Text segment Block Start

How does this sort of error occur? It is usually a calibration error. This can affect either analog or digital scales. For instance:
  • Analog - Analog scales generally depend on a spring for measurement. The spring stretches or compresses in response to a force (a weight); the change in the length of the spring is measured and read as a force from markings on the scale. In order to do the conversion correctly, the scale manufacturer has to know the "spring constant" of the spring -- the ratio of force to elongation.
    It is well known that standard springs have a 10% tolerance on their spring constant. 10% is too big an error for any kind of scale, so the scale manufacturer will pay extra for a lower-tolerance spring. How much more money, for how much lower tolerance? That is what will determine the scaling error for the analog scale.
  • Digital - Many digital scales today have a "calibration" feature that works like this: You put a known accurate weight (specified and often supplied by the manufacturer) on the scale and hit a "calibration" button. It then determines the "K" of the scale, and adjusts the readout so the scale behaves as if K=1.000. A calibrated scale is only as accurate as weight you use to calibrate it.
    Horrible example: An acquaintance of mine saw that his scale required (according to the manufacturer's instructions) a 10-kilogram weight for calibration. He didn't have an exact 10-kilogram weight in the shop. But he knew that 10 kilograms is about 20 pounds, so he borrowed a [very accurate, he was assured] 20-pound weight from the fitness store next door, and used that to calibrate the scale. Well, 10 kilograms is actually 22.05 pounds. Yes, that's "about 20 pounds" -- with a 10% difference. So his "calibrated" (actually miscalibrated) scale now had a 10% error. This high-resolution, very precise digital scale had an accuracy problem of 10%. He weighed a 198g clubhead and got a reading of 218 grams -- and he wondered why.

Text segment Block End

What to work on
A - Copy the scale calibration text between "It is well known" and "to calibrate it.", inclusive, replacing "readout" with "display".
B - Please write the next part of the scale calibration text, picking up after its final sentence.

Supplied information Block Start

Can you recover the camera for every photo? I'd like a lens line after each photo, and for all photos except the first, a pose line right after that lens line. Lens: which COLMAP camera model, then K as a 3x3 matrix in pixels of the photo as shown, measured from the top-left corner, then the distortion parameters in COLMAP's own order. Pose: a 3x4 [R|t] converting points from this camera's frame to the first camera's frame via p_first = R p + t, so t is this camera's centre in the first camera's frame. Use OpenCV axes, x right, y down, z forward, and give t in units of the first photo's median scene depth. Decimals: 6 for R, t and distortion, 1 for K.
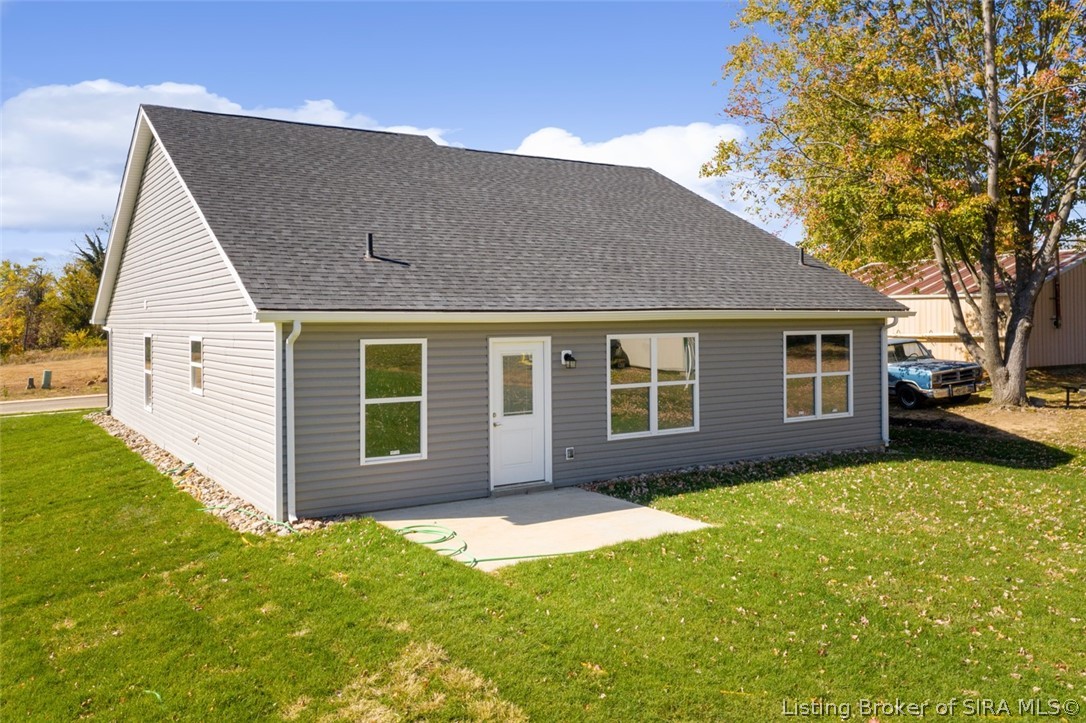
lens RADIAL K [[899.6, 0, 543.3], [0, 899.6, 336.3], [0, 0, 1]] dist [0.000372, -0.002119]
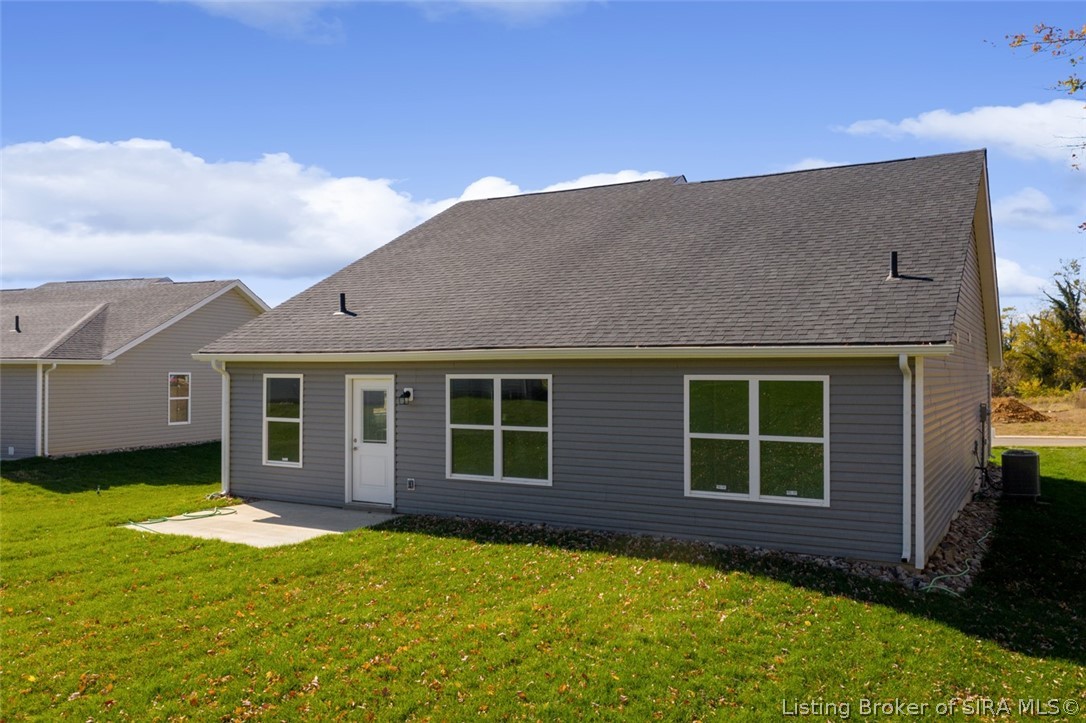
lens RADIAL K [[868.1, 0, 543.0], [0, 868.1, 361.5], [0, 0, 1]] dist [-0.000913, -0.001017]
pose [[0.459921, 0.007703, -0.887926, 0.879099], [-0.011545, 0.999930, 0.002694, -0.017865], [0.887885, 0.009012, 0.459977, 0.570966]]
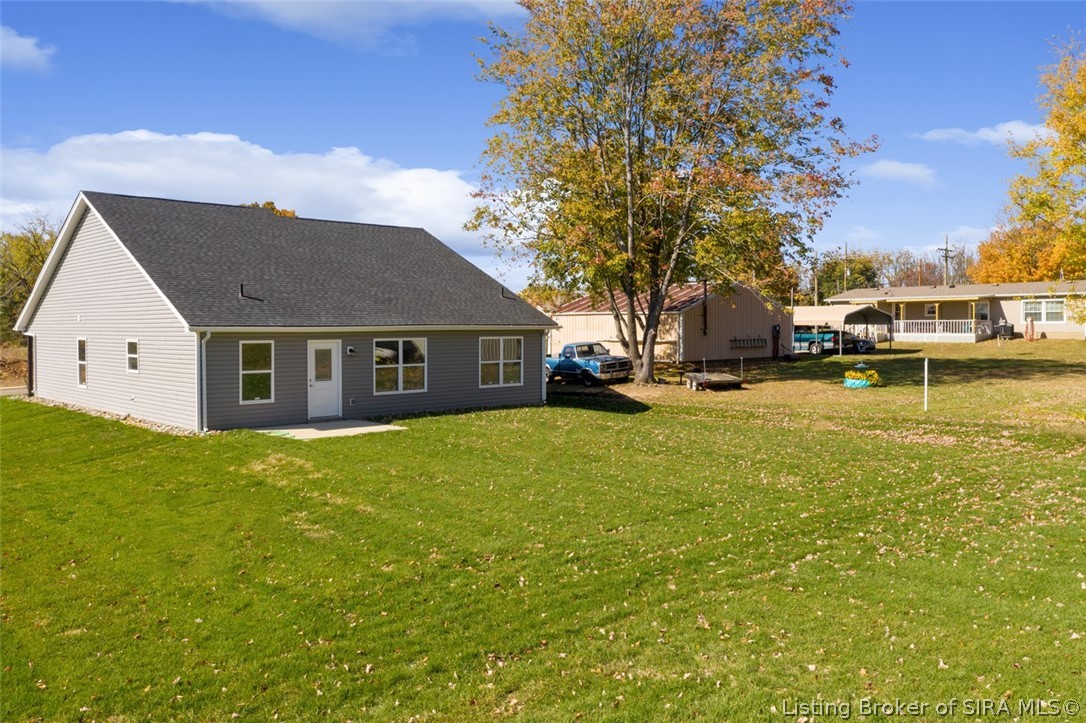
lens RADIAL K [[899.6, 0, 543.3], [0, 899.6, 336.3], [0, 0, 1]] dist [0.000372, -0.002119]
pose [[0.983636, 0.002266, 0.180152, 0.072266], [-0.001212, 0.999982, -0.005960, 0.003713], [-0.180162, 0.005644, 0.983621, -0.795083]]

Supplied information Block End
Supplied information Block Start

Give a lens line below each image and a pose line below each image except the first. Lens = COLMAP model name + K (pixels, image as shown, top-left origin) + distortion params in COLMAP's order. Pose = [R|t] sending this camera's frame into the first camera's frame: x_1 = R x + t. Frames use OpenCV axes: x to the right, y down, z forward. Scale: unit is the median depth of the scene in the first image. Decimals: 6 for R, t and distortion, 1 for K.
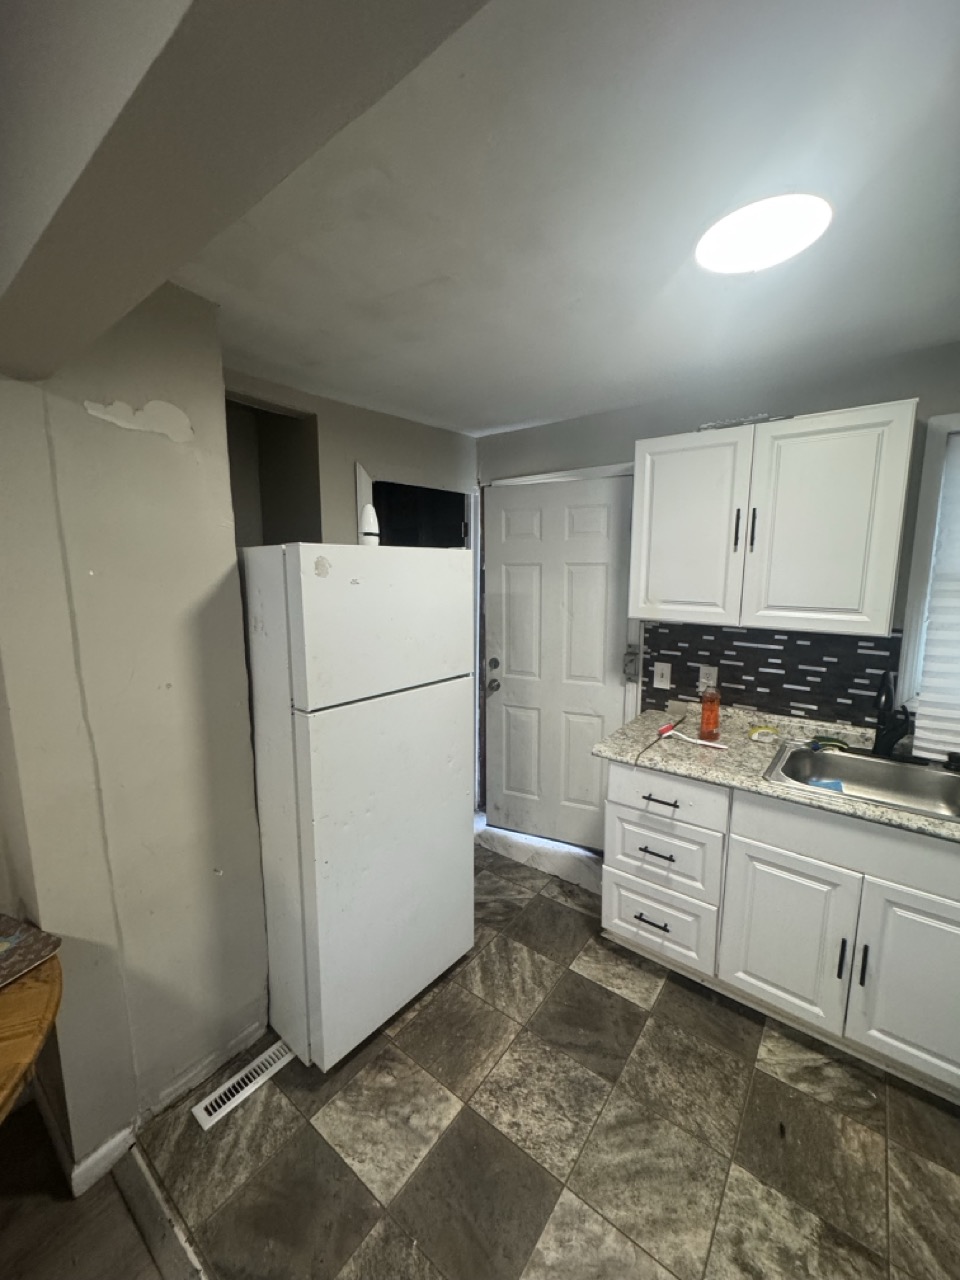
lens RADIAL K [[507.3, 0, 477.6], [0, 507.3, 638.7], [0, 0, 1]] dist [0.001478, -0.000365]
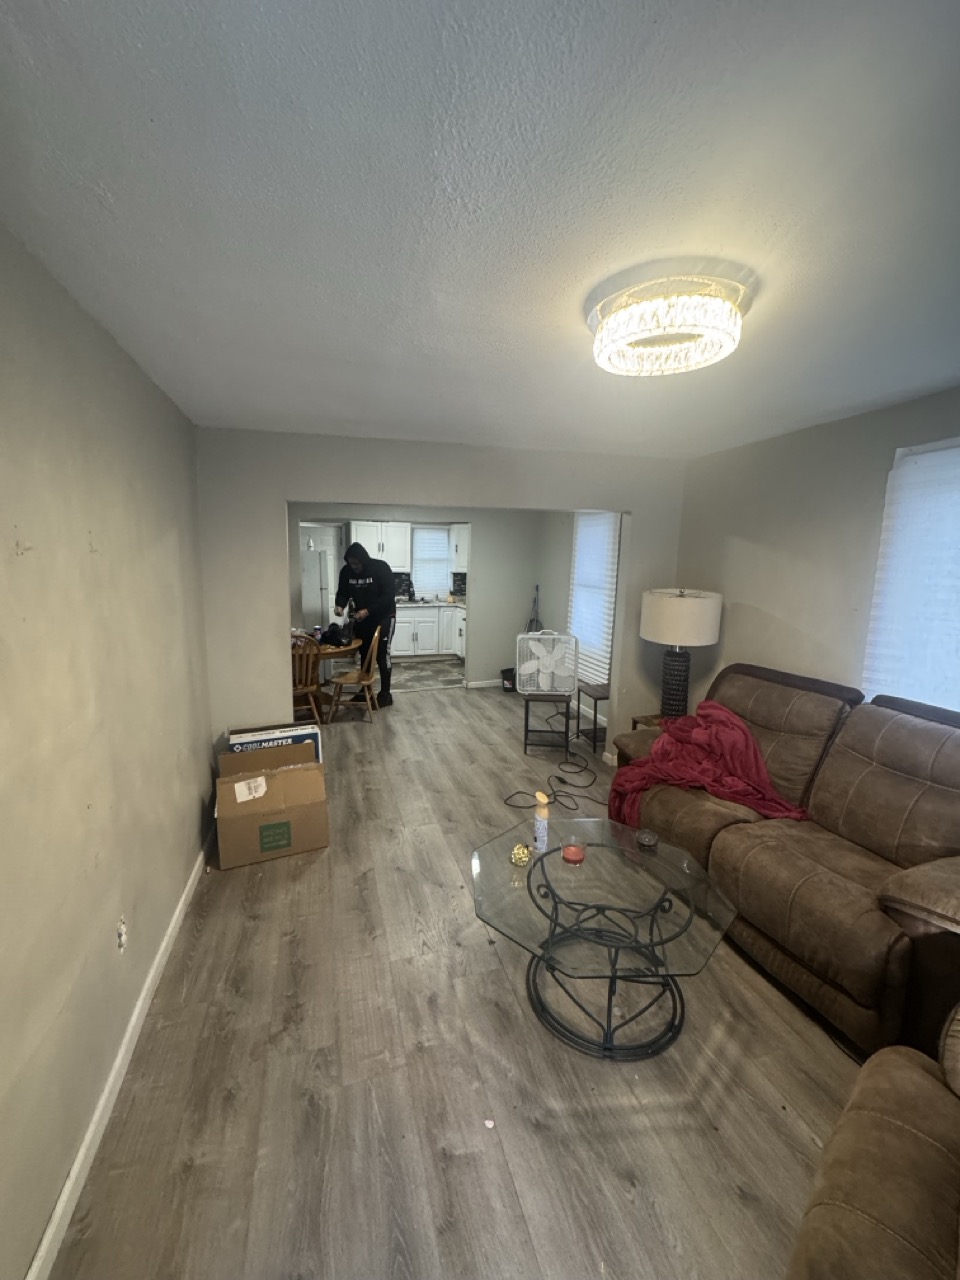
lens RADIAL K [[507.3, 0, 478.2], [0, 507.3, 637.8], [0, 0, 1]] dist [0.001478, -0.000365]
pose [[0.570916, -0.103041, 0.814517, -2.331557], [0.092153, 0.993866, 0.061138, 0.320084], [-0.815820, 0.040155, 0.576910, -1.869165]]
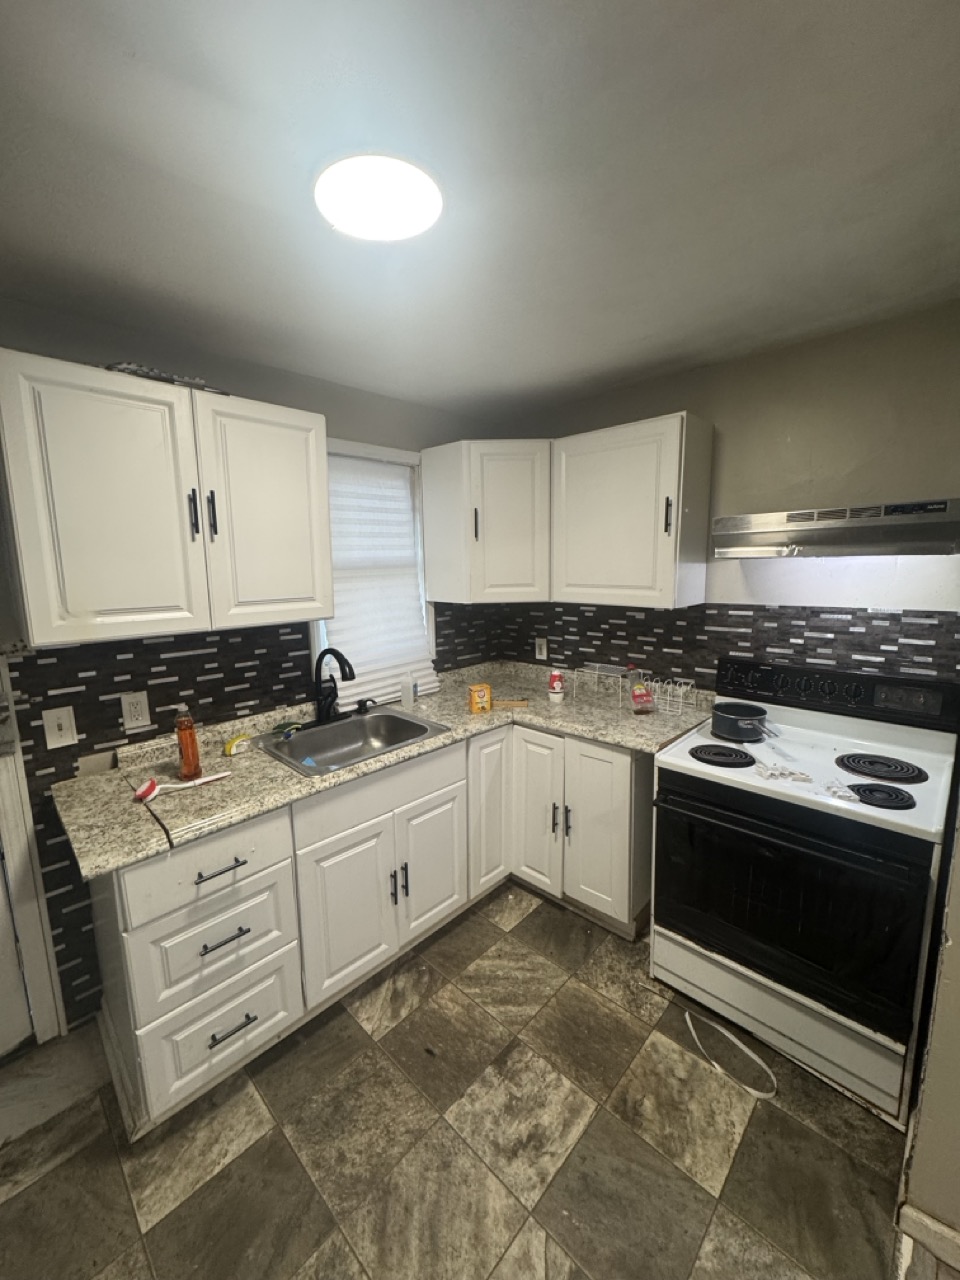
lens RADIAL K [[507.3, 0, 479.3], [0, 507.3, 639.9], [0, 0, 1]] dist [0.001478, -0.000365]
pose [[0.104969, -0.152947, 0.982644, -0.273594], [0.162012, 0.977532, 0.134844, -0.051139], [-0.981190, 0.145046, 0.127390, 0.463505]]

Supplied information Block End

Answers by task
A -
It is well known that standard springs have a 10% tolerance on their spring constant. 10% is too big an error for any kind of scale, so the scale manufacturer will pay extra for a lower-tolerance spring. How much more money, for how much lower tolerance? That is what will determine the scaling error for the analog scale.
  • Digital - Many digital scales today have a "calibration" feature that works like this: You put a known accurate weight (specified and often supplied by the manufacturer) on the scale and hit a "calibration" button. It then determines the "K" of the scale, and adjusts the display so the scale behaves as if K=1.000. A calibrated scale is only as accurate as weight you use to calibrate it.

B -
 
The next kind of error we will look at is offset. This occurs when every reading is high (or low) by a constant amount, or constant offset.

Offset errors are very easy to eliminate in digital instruments (or electronic instruments in general). Most electronic instruments have some sort of "zero adjustment"; you provide the instrument with a zero input (e.g.- no weight on the scale) and tell it "this is zero". Examples:
  • Digital scales usually have a "Tare/Zero" button for exactly this purpose.
  • Many analog meters have a "zero adjust" knob or screw. With a zero input to the instrument, turn the knob so that the output is zero. Now the instrument has no offset error.

Zero adjustments assure that there is no output with zero input; that is, the instrument is perfectly accurate at zero. When this is adjusted properly, then any accuracy problems are something other than offset.

But offset errors can still creep in if we are not careful. In particular, it is sometimes hard to identify a zero (or any other arbitrary) "standard" to use as a zero adjust or tare. Case in point: A clubmaker added a Wixey to his loft/lie machine. (A Wixey is a digital angle gauge that can measure its own orientation to 0.1.) He concluded that he could now measure lie angle to 0.1. The problem was that, without the Wixey, there was no way to tell lie angle to better than a half degree with his L/L machine. So there was no way to position the Wixey on the L/L machine oriented within 0.1.

For instance, suppose we have a standard club that we know is 60, and use that to set the Wixey so it reads 60.0. That solves the problem, right? Well, maybe. Consider... how do we know that the standard club is 60? Because we measured it in another machine. OK then, how accurate was this other machine? Was it a full 0.1 accuracy machine? If not, our 60 standard club might actually be 60.3. If we use it to orient the Wixey on our machine, we have an instrument with an offset error of 0.3. It measures lie differences to 0.1 accuracy, but it will measure absolute lie with the same 0.3 error every time.
 
The final common accuracy error is linearity error. It is often the hardest to avoid building in real-world instruments.

In the graph, the red curve matches the black line for zero input; so this instrument has no offset error. It also matches the black line near the top-right of the graph. So this instrument does not have any percentage error at that point; we can't accuse it of scaling error.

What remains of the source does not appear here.